Earlier this year, JWST researchers reported on measurements that built on last year's confirmation from Webb data that Hubble's expansion rate measurements were accurate, at least for the first few “rungs” of the “cosmic distance ladder.” But there was still the possibility of undiscovered errors that could increase as one looked deeper into the universe (and therefore further back in time), especially for brightness measurements of more distant stars.
Three views of NGC 4258 (Messier 106). The left and middle images show the galaxy in visible light, while the right image of the JWST is in infrared.

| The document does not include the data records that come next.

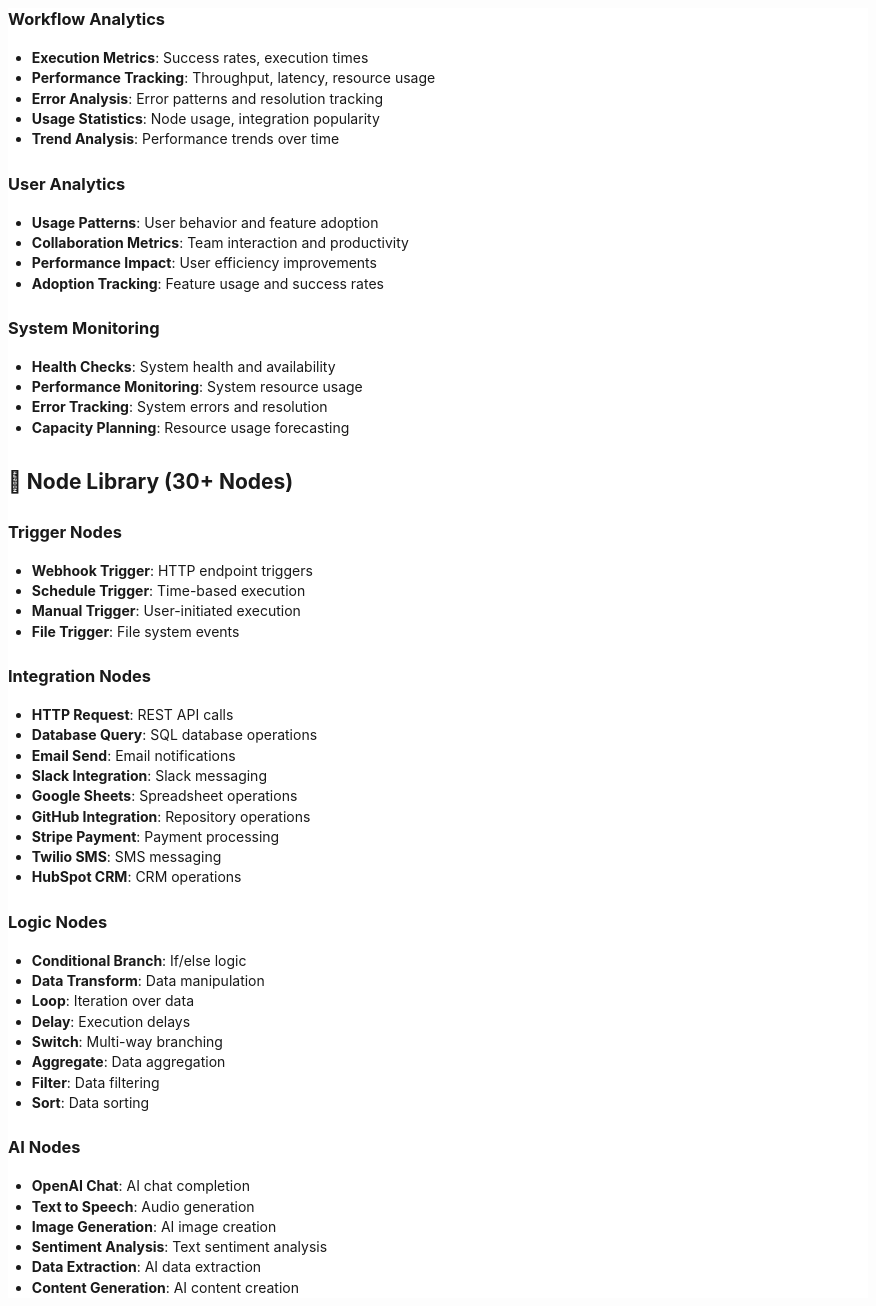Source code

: ### Workflow Analytics
- **Execution Metrics**: Success rates, execution times
- **Performance Tracking**: Throughput, latency, resource usage
- **Error Analysis**: Error patterns and resolution tracking
- **Usage Statistics**: Node usage, integration popularity
- **Trend Analysis**: Performance trends over time

### User Analytics
- **Usage Patterns**: User behavior and feature adoption
- **Collaboration Metrics**: Team interaction and productivity
- **Performance Impact**: User efficiency improvements
- **Adoption Tracking**: Feature usage and success rates

### System Monitoring
- **Health Checks**: System health and availability
- **Performance Monitoring**: System resource usage
- **Error Tracking**: System errors and resolution
- **Capacity Planning**: Resource usage forecasting

## 🔧 Node Library (30+ Nodes)

### Trigger Nodes
- **Webhook Trigger**: HTTP endpoint triggers
- **Schedule Trigger**: Time-based execution
- **Manual Trigger**: User-initiated execution
- **File Trigger**: File system events

### Integration Nodes
- **HTTP Request**: REST API calls
- **Database Query**: SQL database operations
- **Email Send**: Email notifications
- **Slack Integration**: Slack messaging
- **Google Sheets**: Spreadsheet operations
- **GitHub Integration**: Repository operations
- **Stripe Payment**: Payment processing
- **Twilio SMS**: SMS messaging
- **HubSpot CRM**: CRM operations

### Logic Nodes
- **Conditional Branch**: If/else logic
- **Data Transform**: Data manipulation
- **Loop**: Iteration over data
- **Delay**: Execution delays
- **Switch**: Multi-way branching
- **Aggregate**: Data aggregation
- **Filter**: Data filtering
- **Sort**: Data sorting

### AI Nodes
- **OpenAI Chat**: AI chat completion
- **Text to Speech**: Audio generation
- **Image Generation**: AI image creation
- **Sentiment Analysis**: Text sentiment analysis
- **Data Extraction**: AI data extraction
- **Content Generation**: AI content creation
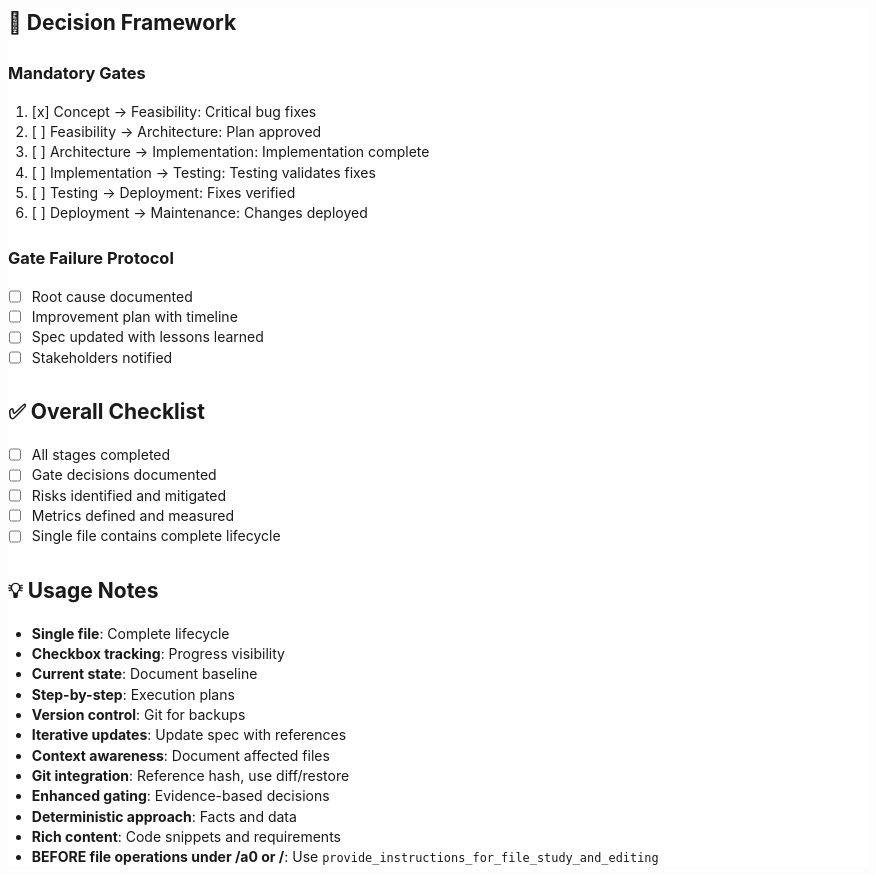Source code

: ## 🎯 Decision Framework

### Mandatory Gates
1. [x] Concept → Feasibility: Critical bug fixes
2. [ ] Feasibility → Architecture: Plan approved
3. [ ] Architecture → Implementation: Implementation complete
4. [ ] Implementation → Testing: Testing validates fixes
5. [ ] Testing → Deployment: Fixes verified
6. [ ] Deployment → Maintenance: Changes deployed

### Gate Failure Protocol
- [ ] Root cause documented
- [ ] Improvement plan with timeline
- [ ] Spec updated with lessons learned
- [ ] Stakeholders notified

## ✅ Overall Checklist
- [ ] All stages completed
- [ ] Gate decisions documented
- [ ] Risks identified and mitigated
- [ ] Metrics defined and measured
- [ ] Single file contains complete lifecycle

## 💡 Usage Notes
- **Single file**: Complete lifecycle
- **Checkbox tracking**: Progress visibility
- **Current state**: Document baseline
- **Step-by-step**: Execution plans
- **Version control**: Git for backups
- **Iterative updates**: Update spec with references
- **Context awareness**: Document affected files
- **Git integration**: Reference hash, use diff/restore
- **Enhanced gating**: Evidence-based decisions
- **Deterministic approach**: Facts and data
- **Rich content**: Code snippets and requirements
- **BEFORE file operations under /a0 or /**: Use `provide_instructions_for_file_study_and_editing`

Credit: ESA/WEBB, NASA & CSA
Additional observations of variable Cepheid stars – 1,000 in total in five host galaxies out to 130 million light-years away – correlated with the Hubble data helped JWST see past the interstellar dust that has made Hubble's own images of those stars blurrier and more overlapping. This allowed astronomers to more easily distinguish between individual stars. These results further confirmed the accuracy of the Hubble data and allowed astronomers to rule out measurement errors with a high degree of confidence.
A critical cross-check
This latest study serves as a critical check on the April paper, using three different measurements to determine the distances to galaxies known to host supernovae. “Comparing Hubble may sound prosaic, but the Hubble results reveal a profound tension in the universe between how fast it is expanding now (as measured by Hubble) versus the prediction of the Standard Model, LambdaCDM (calibrated by the Cosmic Microwave Background),” lead author Adam Riess of the Space Science Telescope Institute at Johns Hopkins University told Ars. “So Webb's confirmation of Hubble means we're really seeing something wrong with it universe.”
The new study, which includes data from two independent groups working to refine the Hubble constant, includes about a third of the entire sample of galaxies collected by Hubble. The authors used the distance to the galaxy NGC-4258 (also known as Messier 106) as a reference point, since that distance is known. They used pulsating stars, known as Cepheid variables, to calculate distances and checked their work with complementary distance measurements based on carbon-rich stars and red giants. They ended up with a Hubble constant value of 72.6 km/s/Mpc, very close to Hubble's value of 72.8 km/s/Mpc.